TASK GOAL. Where does the string "Cédric" occur in the records below? Copy every line that holds it.

Modification records:
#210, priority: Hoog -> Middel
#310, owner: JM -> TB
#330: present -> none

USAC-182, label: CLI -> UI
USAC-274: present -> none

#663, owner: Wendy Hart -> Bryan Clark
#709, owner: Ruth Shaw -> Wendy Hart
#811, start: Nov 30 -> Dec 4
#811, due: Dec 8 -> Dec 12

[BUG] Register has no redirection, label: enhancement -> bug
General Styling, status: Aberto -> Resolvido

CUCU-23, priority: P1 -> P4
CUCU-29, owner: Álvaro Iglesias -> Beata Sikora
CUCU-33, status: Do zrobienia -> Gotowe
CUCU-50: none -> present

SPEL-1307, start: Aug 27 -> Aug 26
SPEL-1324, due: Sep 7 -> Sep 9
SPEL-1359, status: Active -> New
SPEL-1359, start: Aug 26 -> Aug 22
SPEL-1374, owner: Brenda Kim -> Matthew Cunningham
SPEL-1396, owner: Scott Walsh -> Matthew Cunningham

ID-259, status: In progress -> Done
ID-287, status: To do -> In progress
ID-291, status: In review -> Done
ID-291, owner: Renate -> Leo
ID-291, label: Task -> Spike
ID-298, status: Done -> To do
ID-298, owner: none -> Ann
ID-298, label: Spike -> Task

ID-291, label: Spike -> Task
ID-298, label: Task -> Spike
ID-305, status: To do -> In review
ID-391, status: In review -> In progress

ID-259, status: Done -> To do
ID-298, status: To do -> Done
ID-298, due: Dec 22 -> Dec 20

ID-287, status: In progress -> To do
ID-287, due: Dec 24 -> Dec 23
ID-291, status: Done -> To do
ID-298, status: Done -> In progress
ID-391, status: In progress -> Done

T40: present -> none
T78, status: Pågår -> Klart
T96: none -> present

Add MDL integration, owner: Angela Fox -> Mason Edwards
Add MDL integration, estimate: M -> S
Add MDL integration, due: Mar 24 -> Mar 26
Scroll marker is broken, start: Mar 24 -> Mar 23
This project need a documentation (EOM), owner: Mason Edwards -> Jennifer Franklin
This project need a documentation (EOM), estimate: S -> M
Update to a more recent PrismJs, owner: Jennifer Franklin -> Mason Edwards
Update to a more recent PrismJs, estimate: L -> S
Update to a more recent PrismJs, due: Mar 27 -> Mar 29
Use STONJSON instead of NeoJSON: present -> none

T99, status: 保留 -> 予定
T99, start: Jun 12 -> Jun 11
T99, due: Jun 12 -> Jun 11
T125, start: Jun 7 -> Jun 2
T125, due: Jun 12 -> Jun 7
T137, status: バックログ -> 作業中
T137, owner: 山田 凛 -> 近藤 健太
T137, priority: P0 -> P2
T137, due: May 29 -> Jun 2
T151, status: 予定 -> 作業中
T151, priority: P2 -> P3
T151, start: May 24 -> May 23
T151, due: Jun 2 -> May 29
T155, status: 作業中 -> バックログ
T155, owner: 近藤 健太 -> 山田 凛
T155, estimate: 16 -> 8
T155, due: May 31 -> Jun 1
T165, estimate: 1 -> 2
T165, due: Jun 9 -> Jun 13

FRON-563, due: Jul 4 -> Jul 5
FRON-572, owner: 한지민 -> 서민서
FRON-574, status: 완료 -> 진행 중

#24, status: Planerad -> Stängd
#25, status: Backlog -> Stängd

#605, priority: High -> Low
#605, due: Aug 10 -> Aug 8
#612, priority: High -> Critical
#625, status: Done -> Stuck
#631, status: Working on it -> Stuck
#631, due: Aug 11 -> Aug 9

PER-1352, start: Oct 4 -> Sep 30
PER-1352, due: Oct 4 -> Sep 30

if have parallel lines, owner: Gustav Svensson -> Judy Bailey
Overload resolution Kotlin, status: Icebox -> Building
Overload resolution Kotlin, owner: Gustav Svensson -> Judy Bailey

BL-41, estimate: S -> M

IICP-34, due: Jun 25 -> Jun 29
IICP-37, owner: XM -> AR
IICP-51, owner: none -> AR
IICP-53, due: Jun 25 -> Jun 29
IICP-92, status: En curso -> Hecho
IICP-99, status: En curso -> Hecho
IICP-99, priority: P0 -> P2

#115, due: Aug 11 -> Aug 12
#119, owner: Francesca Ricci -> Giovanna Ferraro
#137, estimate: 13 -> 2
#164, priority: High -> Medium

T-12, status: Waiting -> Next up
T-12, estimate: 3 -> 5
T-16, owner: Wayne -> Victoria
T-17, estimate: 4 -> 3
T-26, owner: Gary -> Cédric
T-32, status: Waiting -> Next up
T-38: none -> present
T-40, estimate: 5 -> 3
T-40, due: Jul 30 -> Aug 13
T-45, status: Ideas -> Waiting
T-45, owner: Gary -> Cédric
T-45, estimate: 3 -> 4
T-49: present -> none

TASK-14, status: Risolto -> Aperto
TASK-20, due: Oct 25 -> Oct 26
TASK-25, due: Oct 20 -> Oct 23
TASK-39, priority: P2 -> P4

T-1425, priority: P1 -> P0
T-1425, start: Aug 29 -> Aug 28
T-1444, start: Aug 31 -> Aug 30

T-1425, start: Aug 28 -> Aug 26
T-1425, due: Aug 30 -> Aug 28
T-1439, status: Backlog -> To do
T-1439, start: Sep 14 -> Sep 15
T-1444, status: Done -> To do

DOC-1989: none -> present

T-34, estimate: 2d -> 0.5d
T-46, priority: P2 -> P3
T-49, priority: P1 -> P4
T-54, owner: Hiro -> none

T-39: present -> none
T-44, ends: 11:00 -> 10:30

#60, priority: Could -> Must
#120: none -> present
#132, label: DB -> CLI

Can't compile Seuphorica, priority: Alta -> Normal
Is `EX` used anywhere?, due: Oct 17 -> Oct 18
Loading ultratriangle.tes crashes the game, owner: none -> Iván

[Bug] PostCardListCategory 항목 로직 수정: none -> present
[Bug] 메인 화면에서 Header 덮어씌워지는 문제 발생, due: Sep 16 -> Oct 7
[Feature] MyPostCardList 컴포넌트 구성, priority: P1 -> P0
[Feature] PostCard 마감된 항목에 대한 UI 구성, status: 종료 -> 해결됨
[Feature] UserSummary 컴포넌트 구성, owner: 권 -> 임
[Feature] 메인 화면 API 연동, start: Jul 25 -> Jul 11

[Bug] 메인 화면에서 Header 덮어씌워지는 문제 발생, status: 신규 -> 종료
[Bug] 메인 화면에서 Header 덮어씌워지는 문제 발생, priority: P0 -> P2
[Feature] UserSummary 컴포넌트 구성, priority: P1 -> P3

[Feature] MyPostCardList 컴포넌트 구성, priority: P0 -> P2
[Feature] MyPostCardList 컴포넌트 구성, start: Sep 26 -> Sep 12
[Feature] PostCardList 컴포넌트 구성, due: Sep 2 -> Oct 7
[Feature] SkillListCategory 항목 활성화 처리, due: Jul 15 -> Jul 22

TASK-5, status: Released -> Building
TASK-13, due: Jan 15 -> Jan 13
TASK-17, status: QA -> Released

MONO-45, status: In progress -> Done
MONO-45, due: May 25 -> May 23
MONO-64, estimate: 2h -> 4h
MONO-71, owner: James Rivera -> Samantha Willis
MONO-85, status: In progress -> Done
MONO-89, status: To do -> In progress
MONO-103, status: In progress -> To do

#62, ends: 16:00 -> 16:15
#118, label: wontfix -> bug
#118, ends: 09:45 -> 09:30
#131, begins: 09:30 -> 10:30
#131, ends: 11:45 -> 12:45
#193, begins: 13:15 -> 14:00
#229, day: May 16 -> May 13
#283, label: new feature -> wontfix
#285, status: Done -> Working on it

TASK RESULT.
T-26, owner: Gary -> Cédric
T-45, owner: Gary -> Cédric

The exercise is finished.